WHITE

By Bret Easton Ellis

Knopf, $25.95, 272 pages

If there is something to be said about reading books for cultural awareness, then perhaps there is something to be said about Bret Easton Ellis‘ first non-fiction work, “White.” Much like reading Tom Wolfe or Norman Mailer — fine writers each — one ought not turn to Mr. Ellis expecting anything terribly profound. One turns to Mr. Ellis, as one does at, say, the beach or a long flight, for a certain amount of titillation and moral disquietude about present-day America.

In this respect, the author of “The Rules of Attraction” and “American Psycho” may not fare well alongside your Tolstoy. But he just might, like many decent writers, serve the by-no-means-undistinguished role of useful time-period scribbler.
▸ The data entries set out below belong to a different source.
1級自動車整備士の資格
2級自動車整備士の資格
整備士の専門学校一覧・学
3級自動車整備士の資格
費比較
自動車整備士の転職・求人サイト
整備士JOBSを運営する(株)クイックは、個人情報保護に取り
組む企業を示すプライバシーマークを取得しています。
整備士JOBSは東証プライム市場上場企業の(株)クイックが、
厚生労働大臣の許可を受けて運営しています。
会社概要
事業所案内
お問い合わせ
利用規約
And if all this seems a little backhanded, you’ve misunderstood me. Because I respect Mr. Ellis. Not his fiction, mind you, which simply is not to my taste, but his decision, taken not-too-long-ago, to explore — against an increasingly threatening backdrop of identity politics that “proposes universal inclusivity except for those who dare to ask any questions” — what happens “to a culture when it no longer cares about art.”

The vehicle Mr. Ellis uses to dive into the current social mandate that “dictates how all of us should express ourselves and behave” are personal adventures in Los Angeles, the epicenter of the “reputation economy,” which, Mr. Ellis rightly contends ensures the blandishment of culture, provides the weaponry for the enforcement of groupthink and drives our “endless need to be liked, liked, liked.”

Mr. Ellis’ descriptions of losing friends, and even literary and social prestige, because he scoffed at the insistence, from some quarters, of trigger warnings for Shakespeare and Melville and, on other occasions, expressed the mildest bewilderment at the agonizing hysteria millionaire pals fell into when discussing Donald Trump over thousand-dollar dinners, are, in a certain respect, par for the current cultural course.

But what makes “White” interesting and worth one’s time, is that Mr. Ellis considers himself a “defender of free speech and a believer in people’s rights to express themselves however they choose to and in any way they wan[t].” He is, to put it another way, a good liberal. But now, “looking at a new kind of liberalism, one that willingly censor[s] people and punish[es] voices, obstruct[s] opinions and block[s] viewpoints,” Mr. Ellis finds himself at odds with the culture of which he was once a celebrated part. All this leaves him with one thought: “What an awful way to live.”

Of course, it is not simply an awful, exhausting way to live for oneself, worried, at every turn, one’s opinions will be adjudged guilty for falling out-of-step with the progressive zeitgeist, but it impacts the broader, intangible excellence of America, especially as regards arts and letters.

When — and excuse the term, for I can think of no better — America’s intellectuals grow fearful the simple act of artistic creation poses too great a risk of reputational harm, the wellspring of creativity responsible for much of the richness of our lives, will desiccate. Better to play it safe, the young artist will soon reflect, keep one’s head down, and take up one of the professions.

Most maddening for Mr. Ellis about the current state of affairs is that the persecution now comes from a flank — his flank — of the culture popularly understood to be the progenitor of artistic, if not radical daring: Liberals. Appropriately enough, “White” ends with Mr. Ellis recalling the paces progressive culture-guardians put Kanye West through for daring to espouse, among other things, an affection for Donald Trump.

Mr. West’s on-air quip that “George Bush does not care about black people,” one might recall, became a rallying-cry for the left in the wake of Katrina, while his more recent donning of the Make America Great Again cap on “Saturday Night Live” earned him such opprobrium that the suppositions of coastal tastemakers were that Kanye was undergoing an actual schizophrenic episode — and this among the kinder things said about the musician.

Mr. Ellis concludes “White,” a book not so much about identity politics as the monoculture of nothingness toward which America is fading, with a warning: ” When you’re roiling in childish rage, the first thing you lose is judgement, and then comes common sense. And finally you lose your mind and along with that, your freedom.”

Liberals and conservatives alike would do well to “stay woke” on this point.